A quick change came to Pollyanna's face.
"I am serious, Aunt Polly. I've been thinking. I—I wish I could earn some money."
"Oh, child, child, to think of my ever living to hear you say that!" moaned the woman; "—a daughter of the Harringtons having to earn her bread!"
"Oh, but that isn't the way to look at it," laughed Pollyanna. "You ought to be glad if a daughter of the Harringtons is smart enough to earn her bread! That isn't any disgrace, Aunt Polly."
"Perhaps not; but it isn't very pleasant to one's pride, after the position we've always occupied in Beldingsville, Pollyanna."
Pollyanna did not seem to have heard. Her eyes were musingly fixed on space.
"If only I had some talent! If only I could do something better than anybody else in the world," she sighed at last. "I can sing a little, play a little, embroider a little, and darn a little; but I can't do any of them well—not well enough to be paid for it.
"I think I'd like best to cook," she resumed, after a minute's silence, "and keep house. You know I loved that in Germany winters, when Gretchen used to bother us so much by not coming when we wanted her. But I don't exactly want to go into other people's kitchens to do it."
"As if I'd let you! Pollyanna!" shuddered Mrs. Chilton again.
"And of course, to just work in our own kitchen here doesn't bring in anything," bemoaned Pollyanna, "—not any money, I mean. And it's money we need."

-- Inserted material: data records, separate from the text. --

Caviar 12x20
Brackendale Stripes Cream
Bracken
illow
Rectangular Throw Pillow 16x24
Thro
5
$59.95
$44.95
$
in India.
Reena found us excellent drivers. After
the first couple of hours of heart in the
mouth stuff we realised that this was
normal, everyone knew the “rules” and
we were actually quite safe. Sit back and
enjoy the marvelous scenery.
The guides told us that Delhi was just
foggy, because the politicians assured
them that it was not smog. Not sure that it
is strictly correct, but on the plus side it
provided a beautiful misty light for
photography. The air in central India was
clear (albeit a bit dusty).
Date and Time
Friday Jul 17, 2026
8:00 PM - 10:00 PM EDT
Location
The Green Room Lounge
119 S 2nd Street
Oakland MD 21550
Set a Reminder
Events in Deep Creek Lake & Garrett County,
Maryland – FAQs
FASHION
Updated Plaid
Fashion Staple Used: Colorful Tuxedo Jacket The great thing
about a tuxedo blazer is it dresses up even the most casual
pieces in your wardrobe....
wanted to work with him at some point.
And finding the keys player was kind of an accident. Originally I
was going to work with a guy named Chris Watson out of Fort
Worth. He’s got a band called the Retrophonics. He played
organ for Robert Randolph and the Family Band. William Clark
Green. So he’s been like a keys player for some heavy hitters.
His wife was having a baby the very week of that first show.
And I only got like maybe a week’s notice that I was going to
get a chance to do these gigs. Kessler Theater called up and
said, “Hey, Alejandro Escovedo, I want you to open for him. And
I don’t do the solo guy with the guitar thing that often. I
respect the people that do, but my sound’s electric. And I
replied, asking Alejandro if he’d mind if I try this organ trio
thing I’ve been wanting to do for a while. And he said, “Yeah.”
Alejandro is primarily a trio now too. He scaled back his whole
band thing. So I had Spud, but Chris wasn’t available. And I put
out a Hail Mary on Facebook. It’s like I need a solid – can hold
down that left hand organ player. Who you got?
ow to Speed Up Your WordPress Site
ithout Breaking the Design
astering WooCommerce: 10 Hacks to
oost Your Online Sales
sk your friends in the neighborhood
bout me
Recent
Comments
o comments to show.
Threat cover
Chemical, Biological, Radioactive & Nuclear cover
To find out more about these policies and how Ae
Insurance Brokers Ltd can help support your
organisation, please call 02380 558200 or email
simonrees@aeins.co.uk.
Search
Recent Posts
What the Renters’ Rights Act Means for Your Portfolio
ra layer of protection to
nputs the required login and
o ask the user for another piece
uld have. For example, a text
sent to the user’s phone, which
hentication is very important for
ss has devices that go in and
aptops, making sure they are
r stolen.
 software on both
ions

"It most emphatically is," sighed Aunt Polly.
There was a long silence, broken at last by Pollyanna.
"To think that after all you've done for me, auntie—to think that now, if I only could, I'd have such a splendid chance to help! And yet—I can't do it. Oh, why wasn't I born with something that's worth money?"
"There, there, child, don't, don't! Of course, if the doctor—" The words choked into silence.
Pollyanna looked up quickly, and sprang to her feet.
"Dear, dear, this will never do!" she exclaimed, with a complete change of manner. "Don't you fret, auntie. What'll you wager that I don't develop the most marvelous talent going, one of these days? Besides, I think it's real exciting—all this. There's so much uncertainty in it. There's a lot of fun in wanting things—and then watching for them to come. Just living along and knowing you're going to have everything you want is so—so humdrum, you know," she finished, with a gay little laugh.
Mrs. Chilton, however, did not laugh. She only sighed and said:
"Dear me, Pollyanna, what a child you are!"